= Problem description =
Your task is to transcribe the entries below exactly, beginning with the line containing "Dialogue Zm Urges in-laws To Stop" and ending with the final line, and to add nothing else.
====== Material shown ======
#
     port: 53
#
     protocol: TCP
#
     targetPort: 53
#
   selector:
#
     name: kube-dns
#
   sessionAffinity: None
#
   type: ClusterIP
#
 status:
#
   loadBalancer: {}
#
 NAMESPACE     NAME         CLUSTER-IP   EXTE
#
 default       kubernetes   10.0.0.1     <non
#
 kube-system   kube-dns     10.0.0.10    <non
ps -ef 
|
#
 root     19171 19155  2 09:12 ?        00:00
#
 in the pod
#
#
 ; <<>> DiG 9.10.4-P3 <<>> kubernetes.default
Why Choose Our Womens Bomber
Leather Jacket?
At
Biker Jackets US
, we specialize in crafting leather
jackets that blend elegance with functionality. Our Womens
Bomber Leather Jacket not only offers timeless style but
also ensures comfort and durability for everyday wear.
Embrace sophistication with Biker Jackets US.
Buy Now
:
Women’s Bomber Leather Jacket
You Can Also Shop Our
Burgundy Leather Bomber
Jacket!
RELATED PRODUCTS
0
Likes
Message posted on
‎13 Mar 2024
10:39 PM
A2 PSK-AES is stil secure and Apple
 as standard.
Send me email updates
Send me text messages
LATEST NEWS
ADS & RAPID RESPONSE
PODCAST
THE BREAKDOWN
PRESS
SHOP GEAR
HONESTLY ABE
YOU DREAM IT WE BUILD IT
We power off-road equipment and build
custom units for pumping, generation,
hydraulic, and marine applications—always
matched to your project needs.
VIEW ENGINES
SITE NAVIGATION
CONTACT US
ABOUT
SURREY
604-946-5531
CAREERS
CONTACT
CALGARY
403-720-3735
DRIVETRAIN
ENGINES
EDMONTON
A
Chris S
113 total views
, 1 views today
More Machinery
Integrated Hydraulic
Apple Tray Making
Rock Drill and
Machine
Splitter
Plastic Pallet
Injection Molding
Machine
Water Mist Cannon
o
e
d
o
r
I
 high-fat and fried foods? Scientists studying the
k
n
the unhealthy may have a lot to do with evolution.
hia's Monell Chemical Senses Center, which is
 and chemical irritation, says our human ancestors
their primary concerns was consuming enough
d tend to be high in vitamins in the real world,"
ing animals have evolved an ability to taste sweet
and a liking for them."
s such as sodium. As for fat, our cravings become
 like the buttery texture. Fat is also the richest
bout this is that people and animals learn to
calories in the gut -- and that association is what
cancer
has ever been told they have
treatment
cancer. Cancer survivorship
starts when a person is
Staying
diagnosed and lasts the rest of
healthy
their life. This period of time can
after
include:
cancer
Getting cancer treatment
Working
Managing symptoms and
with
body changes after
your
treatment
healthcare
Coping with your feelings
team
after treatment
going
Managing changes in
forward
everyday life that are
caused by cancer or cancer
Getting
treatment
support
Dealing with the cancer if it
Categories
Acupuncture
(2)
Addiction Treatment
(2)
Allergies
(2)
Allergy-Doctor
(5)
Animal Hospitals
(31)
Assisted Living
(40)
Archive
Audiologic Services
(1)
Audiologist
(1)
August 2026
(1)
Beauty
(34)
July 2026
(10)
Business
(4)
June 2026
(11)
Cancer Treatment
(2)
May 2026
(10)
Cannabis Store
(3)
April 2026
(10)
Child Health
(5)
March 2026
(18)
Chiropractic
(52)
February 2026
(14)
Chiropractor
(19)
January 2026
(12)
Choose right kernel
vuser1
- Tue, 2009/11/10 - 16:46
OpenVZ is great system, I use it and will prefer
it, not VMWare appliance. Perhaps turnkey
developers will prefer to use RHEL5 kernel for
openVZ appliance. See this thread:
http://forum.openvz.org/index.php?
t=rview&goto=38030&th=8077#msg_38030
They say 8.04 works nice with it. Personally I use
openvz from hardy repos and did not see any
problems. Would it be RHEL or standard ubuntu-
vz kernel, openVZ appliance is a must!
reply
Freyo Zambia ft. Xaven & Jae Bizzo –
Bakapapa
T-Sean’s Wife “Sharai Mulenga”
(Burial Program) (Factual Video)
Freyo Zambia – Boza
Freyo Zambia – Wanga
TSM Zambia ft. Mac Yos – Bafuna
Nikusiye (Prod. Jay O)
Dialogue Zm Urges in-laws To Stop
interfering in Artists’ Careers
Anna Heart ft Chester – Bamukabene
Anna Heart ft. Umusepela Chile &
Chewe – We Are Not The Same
======
= Output =
Dialogue Zm Urges in-laws To Stop
interfering in Artists’ Careers
Anna Heart ft Chester – Bamukabene
Anna Heart ft. Umusepela Chile &
Chewe – We Are Not The Same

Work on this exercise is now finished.